> Source material

════

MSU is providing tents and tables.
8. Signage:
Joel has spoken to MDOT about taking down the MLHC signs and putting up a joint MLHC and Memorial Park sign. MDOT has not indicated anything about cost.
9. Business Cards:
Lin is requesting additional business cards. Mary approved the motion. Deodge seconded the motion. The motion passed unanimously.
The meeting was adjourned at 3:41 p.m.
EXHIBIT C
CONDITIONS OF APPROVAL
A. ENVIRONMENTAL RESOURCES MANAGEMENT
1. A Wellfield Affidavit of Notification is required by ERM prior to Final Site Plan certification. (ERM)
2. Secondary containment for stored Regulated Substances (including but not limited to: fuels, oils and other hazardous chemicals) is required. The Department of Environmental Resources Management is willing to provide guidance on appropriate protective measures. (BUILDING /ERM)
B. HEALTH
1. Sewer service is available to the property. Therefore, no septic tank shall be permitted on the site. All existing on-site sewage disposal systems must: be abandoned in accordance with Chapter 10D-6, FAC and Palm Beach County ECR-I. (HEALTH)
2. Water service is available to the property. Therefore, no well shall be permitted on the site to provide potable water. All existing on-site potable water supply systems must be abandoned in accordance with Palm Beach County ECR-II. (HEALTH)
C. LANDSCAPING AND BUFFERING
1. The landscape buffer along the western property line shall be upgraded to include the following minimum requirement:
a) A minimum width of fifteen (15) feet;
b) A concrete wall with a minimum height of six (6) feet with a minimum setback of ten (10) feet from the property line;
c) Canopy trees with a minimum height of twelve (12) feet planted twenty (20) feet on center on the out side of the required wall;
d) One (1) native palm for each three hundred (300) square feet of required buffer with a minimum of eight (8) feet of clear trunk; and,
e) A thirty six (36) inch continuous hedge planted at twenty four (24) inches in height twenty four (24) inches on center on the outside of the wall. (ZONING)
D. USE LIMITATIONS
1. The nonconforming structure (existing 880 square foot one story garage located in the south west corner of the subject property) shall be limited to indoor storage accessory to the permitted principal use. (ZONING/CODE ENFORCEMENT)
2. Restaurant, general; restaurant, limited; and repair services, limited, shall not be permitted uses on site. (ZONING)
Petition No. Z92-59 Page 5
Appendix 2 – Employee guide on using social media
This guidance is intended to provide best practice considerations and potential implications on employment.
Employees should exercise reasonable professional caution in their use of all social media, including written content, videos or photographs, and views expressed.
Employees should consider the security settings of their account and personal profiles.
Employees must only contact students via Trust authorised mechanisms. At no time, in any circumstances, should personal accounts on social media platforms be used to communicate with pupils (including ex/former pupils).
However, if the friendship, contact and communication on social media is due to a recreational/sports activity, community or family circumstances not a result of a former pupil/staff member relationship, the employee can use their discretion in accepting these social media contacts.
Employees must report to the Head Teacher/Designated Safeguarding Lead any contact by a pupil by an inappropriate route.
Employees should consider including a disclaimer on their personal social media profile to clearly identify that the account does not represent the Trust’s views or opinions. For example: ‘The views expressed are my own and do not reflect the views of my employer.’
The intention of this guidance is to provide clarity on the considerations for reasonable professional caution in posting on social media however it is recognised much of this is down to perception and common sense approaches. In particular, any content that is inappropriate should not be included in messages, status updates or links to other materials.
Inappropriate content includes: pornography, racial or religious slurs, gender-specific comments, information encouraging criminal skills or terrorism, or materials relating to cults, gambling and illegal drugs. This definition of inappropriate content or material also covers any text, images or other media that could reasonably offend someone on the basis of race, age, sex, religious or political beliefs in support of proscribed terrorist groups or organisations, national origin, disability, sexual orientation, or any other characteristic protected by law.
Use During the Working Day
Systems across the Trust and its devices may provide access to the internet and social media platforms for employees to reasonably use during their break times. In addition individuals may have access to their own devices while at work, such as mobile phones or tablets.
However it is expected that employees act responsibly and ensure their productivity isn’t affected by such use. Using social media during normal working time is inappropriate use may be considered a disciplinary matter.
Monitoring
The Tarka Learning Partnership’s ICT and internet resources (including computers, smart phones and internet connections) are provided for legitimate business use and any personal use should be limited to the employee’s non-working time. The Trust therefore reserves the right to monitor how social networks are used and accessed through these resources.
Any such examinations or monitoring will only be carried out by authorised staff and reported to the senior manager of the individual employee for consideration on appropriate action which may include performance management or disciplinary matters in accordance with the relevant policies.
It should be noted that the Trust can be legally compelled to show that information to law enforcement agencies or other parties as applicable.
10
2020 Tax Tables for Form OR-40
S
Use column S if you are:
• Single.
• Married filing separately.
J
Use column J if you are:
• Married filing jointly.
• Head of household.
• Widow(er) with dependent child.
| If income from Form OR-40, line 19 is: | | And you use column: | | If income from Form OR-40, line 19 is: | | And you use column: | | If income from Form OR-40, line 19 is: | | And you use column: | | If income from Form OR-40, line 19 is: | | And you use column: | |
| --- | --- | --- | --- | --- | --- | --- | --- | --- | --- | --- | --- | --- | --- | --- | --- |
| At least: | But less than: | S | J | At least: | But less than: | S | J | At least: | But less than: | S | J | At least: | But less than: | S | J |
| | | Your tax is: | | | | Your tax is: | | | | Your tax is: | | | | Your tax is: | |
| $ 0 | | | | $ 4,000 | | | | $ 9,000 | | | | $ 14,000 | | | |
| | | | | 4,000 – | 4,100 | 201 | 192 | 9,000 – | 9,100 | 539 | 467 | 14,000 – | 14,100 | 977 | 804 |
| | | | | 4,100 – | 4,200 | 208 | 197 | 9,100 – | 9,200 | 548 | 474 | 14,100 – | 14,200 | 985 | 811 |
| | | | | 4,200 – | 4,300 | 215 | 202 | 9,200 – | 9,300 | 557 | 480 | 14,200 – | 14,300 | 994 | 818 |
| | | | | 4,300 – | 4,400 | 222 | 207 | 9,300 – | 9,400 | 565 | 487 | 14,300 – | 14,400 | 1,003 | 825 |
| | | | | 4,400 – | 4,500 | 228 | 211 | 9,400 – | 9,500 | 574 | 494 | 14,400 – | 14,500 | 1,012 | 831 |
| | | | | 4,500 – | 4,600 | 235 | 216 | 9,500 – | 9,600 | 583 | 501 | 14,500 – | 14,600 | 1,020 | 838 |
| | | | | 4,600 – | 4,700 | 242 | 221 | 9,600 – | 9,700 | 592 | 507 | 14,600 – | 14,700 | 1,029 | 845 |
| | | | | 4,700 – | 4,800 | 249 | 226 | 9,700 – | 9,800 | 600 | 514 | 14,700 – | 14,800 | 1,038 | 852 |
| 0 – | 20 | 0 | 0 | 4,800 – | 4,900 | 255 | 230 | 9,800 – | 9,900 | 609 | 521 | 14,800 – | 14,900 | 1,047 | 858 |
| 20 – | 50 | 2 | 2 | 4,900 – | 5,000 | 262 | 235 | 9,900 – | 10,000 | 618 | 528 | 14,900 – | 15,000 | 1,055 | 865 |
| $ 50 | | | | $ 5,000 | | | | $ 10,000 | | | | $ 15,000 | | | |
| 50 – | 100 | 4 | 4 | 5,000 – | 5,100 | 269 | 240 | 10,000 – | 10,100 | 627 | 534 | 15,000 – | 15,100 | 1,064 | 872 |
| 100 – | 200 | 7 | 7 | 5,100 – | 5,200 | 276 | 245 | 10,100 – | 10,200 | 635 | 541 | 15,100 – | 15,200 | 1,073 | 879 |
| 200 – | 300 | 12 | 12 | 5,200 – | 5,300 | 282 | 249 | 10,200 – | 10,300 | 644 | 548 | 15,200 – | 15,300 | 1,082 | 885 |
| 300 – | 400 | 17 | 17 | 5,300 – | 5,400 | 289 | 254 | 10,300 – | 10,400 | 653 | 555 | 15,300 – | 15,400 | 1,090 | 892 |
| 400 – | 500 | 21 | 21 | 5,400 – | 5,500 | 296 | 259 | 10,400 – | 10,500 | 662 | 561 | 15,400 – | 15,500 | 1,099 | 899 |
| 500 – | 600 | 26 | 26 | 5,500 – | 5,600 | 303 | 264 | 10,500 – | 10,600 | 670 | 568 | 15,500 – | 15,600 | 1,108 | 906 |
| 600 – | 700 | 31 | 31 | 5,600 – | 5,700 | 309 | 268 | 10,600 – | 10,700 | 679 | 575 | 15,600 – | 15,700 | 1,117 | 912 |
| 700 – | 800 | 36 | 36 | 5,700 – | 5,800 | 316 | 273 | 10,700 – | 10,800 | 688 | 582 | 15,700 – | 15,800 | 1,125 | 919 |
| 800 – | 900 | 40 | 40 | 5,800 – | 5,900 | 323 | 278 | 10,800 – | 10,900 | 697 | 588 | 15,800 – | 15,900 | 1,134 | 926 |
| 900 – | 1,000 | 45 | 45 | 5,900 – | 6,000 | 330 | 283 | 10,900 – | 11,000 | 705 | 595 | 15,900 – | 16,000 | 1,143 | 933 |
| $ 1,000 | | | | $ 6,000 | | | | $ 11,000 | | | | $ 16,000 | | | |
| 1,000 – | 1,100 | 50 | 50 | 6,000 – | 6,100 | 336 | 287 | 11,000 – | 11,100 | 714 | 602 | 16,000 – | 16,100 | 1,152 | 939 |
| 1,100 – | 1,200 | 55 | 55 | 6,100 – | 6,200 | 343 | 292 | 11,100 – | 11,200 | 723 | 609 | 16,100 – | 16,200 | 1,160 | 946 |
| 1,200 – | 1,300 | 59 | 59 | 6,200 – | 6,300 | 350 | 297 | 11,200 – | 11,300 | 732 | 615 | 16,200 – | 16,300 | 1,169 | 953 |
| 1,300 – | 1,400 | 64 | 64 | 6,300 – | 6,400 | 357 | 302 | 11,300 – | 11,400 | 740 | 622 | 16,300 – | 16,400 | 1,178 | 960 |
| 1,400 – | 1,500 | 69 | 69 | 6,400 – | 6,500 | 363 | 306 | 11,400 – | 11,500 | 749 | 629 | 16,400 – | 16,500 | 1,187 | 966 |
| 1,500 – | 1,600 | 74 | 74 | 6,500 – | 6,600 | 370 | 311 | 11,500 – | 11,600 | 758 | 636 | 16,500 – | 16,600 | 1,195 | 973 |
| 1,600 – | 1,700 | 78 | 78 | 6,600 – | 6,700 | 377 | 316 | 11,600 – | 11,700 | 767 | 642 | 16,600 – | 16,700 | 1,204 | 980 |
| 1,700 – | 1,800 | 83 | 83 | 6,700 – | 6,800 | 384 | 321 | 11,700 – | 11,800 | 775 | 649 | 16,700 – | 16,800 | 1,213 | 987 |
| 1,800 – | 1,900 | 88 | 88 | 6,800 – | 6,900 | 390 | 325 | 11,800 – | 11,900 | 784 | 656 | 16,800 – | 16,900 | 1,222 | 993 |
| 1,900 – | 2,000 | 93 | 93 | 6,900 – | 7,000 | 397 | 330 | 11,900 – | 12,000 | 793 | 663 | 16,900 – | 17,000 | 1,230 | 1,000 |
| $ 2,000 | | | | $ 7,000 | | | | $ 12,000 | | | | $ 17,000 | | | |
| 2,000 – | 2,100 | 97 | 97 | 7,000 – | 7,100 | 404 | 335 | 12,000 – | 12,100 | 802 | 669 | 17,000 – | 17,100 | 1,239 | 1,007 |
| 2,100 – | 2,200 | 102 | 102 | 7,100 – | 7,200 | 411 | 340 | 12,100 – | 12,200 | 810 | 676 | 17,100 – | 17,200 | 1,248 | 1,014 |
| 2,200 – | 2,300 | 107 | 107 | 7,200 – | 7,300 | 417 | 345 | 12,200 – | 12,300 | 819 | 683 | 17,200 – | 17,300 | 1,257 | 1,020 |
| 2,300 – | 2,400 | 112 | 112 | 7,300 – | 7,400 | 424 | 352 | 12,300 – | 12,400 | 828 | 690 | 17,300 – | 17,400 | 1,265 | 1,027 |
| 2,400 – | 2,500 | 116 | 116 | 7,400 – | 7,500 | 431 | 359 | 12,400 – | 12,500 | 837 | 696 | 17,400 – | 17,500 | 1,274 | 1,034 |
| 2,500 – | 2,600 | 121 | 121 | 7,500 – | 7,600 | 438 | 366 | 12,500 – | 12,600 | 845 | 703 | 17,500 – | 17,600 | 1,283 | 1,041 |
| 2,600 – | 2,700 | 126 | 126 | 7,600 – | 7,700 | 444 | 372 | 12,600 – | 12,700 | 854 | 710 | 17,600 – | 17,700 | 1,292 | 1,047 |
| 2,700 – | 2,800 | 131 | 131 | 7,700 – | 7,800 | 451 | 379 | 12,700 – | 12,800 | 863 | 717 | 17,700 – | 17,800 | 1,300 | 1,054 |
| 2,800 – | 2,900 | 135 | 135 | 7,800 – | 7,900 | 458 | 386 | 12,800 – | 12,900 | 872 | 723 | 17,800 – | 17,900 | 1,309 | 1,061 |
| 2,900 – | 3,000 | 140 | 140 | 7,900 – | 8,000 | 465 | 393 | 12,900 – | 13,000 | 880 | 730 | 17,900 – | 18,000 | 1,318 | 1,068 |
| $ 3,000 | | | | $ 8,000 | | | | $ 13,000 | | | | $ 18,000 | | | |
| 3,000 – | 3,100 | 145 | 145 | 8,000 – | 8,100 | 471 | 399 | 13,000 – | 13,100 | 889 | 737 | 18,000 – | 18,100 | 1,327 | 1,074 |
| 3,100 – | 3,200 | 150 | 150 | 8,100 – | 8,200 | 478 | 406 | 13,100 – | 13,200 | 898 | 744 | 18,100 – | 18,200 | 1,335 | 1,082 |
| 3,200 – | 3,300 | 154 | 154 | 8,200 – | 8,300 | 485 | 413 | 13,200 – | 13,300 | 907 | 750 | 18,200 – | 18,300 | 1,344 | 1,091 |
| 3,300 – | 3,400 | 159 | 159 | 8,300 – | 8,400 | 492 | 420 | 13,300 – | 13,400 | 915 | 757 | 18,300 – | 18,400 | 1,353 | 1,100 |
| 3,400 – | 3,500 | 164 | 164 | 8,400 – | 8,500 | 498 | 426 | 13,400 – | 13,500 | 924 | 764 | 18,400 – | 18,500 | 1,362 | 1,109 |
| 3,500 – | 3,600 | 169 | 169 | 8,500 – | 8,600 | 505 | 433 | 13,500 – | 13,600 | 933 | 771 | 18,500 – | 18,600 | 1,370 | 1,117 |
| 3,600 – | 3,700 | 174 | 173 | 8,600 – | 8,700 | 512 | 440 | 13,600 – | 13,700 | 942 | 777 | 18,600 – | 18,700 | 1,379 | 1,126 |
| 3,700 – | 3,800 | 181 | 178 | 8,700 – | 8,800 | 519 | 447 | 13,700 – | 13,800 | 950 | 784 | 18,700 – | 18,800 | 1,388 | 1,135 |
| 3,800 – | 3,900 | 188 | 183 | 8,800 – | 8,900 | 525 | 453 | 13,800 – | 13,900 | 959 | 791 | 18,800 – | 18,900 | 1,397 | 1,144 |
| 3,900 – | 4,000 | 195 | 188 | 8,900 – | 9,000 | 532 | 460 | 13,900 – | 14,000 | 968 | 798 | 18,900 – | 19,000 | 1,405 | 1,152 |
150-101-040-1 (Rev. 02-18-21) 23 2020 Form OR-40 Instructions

════

Only one part of the material above is to be transcribed, namely the lines starting with the line that has "However it is expected" and going on through the line that has "1,003 | 825 |", exactly as they stand.

However it is expected that employees act responsibly and ensure their productivity isn’t affected by such use. Using social media during normal working time is inappropriate use may be considered a disciplinary matter.
Monitoring
The Tarka Learning Partnership’s ICT and internet resources (including computers, smart phones and internet connections) are provided for legitimate business use and any personal use should be limited to the employee’s non-working time. The Trust therefore reserves the right to monitor how social networks are used and accessed through these resources.
Any such examinations or monitoring will only be carried out by authorised staff and reported to the senior manager of the individual employee for consideration on appropriate action which may include performance management or disciplinary matters in accordance with the relevant policies.
It should be noted that the Trust can be legally compelled to show that information to law enforcement agencies or other parties as applicable.
10
2020 Tax Tables for Form OR-40
S
Use column S if you are:
• Single.
• Married filing separately.
J
Use column J if you are:
• Married filing jointly.
• Head of household.
• Widow(er) with dependent child.
| If income from Form OR-40, line 19 is: | | And you use column: | | If income from Form OR-40, line 19 is: | | And you use column: | | If income from Form OR-40, line 19 is: | | And you use column: | | If income from Form OR-40, line 19 is: | | And you use column: | |
| --- | --- | --- | --- | --- | --- | --- | --- | --- | --- | --- | --- | --- | --- | --- | --- |
| At least: | But less than: | S | J | At least: | But less than: | S | J | At least: | But less than: | S | J | At least: | But less than: | S | J |
| | | Your tax is: | | | | Your tax is: | | | | Your tax is: | | | | Your tax is: | |
| $ 0 | | | | $ 4,000 | | | | $ 9,000 | | | | $ 14,000 | | | |
| | | | | 4,000 – | 4,100 | 201 | 192 | 9,000 – | 9,100 | 539 | 467 | 14,000 – | 14,100 | 977 | 804 |
| | | | | 4,100 – | 4,200 | 208 | 197 | 9,100 – | 9,200 | 548 | 474 | 14,100 – | 14,200 | 985 | 811 |
| | | | | 4,200 – | 4,300 | 215 | 202 | 9,200 – | 9,300 | 557 | 480 | 14,200 – | 14,300 | 994 | 818 |
| | | | | 4,300 – | 4,400 | 222 | 207 | 9,300 – | 9,400 | 565 | 487 | 14,300 – | 14,400 | 1,003 | 825 |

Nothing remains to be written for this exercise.